Every real AI system has two kinds of parts. There are the parts that must be exact: the billing, the validation, the access rules, the things an auditor will ask about. These are best written the old way: rules, written by people, that run the same every time. And there are the parts that need judgment, such as reading a complaint, drafting a reply, working out what is wrong with something. These are where a model earns its place, because the rules for them could not be written down even if you tried.
The line between those two kinds of parts is the most important decision in the build. It is also the easiest to get wrong, because it is rarely made explicitly. A team builds, and the line ends up wherever the building happened to put it.
A line drawn carelessly fails in one of two directions. Drawn too far one way, a model is handed something that should have been exact, and a system ends up with a model deciding what a number is, which is precisely what no one wants. Drawn too far the other way, rules are written for something that genuinely needs judgment, and the system is brittle, unable to handle the case no one anticipated.
Drawing the line well takes deliberate work. For each part of the system, the question is plain: does this have to be exact, or does it need judgment?
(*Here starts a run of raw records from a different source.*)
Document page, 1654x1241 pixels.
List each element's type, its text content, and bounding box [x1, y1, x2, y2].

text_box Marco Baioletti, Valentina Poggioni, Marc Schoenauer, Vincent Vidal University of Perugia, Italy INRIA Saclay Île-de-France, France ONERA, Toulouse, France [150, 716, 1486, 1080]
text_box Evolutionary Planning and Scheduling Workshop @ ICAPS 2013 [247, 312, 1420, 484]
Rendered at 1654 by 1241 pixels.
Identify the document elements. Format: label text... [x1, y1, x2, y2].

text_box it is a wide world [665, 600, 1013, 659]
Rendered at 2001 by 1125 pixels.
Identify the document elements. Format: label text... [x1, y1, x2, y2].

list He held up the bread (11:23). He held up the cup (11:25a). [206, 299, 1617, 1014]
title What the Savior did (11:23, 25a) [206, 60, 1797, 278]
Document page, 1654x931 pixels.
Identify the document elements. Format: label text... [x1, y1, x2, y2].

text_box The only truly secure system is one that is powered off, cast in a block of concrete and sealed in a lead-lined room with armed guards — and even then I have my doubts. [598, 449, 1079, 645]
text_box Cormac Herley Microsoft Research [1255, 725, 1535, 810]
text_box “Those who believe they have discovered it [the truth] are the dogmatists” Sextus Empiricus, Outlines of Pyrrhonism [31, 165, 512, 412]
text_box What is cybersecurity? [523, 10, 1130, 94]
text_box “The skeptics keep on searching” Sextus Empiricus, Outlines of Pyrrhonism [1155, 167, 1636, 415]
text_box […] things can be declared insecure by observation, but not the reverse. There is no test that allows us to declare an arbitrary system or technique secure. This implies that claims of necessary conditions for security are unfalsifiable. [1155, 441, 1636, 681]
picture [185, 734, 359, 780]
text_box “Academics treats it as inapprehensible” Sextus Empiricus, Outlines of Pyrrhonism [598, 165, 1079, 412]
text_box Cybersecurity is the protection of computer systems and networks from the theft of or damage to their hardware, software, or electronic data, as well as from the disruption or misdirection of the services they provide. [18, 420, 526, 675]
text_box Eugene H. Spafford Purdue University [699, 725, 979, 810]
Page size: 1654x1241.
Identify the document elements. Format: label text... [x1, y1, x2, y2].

The answer is usually clear once the question is actually asked. The discipline is in asking it for every part, rather than letting the answer fall out of how the code happened to be written, and in documenting the reasoning, so the line can be defended later to a reviewer, an auditor, or a board.
This is unglamorous work, and it is the work that most determines whether a system holds up. A carefully drawn line is not visible in a demo. It becomes visible in the third month, when the system meets the cases the demo did not, and handles them, because each case reaches the part of the system built to deal with it.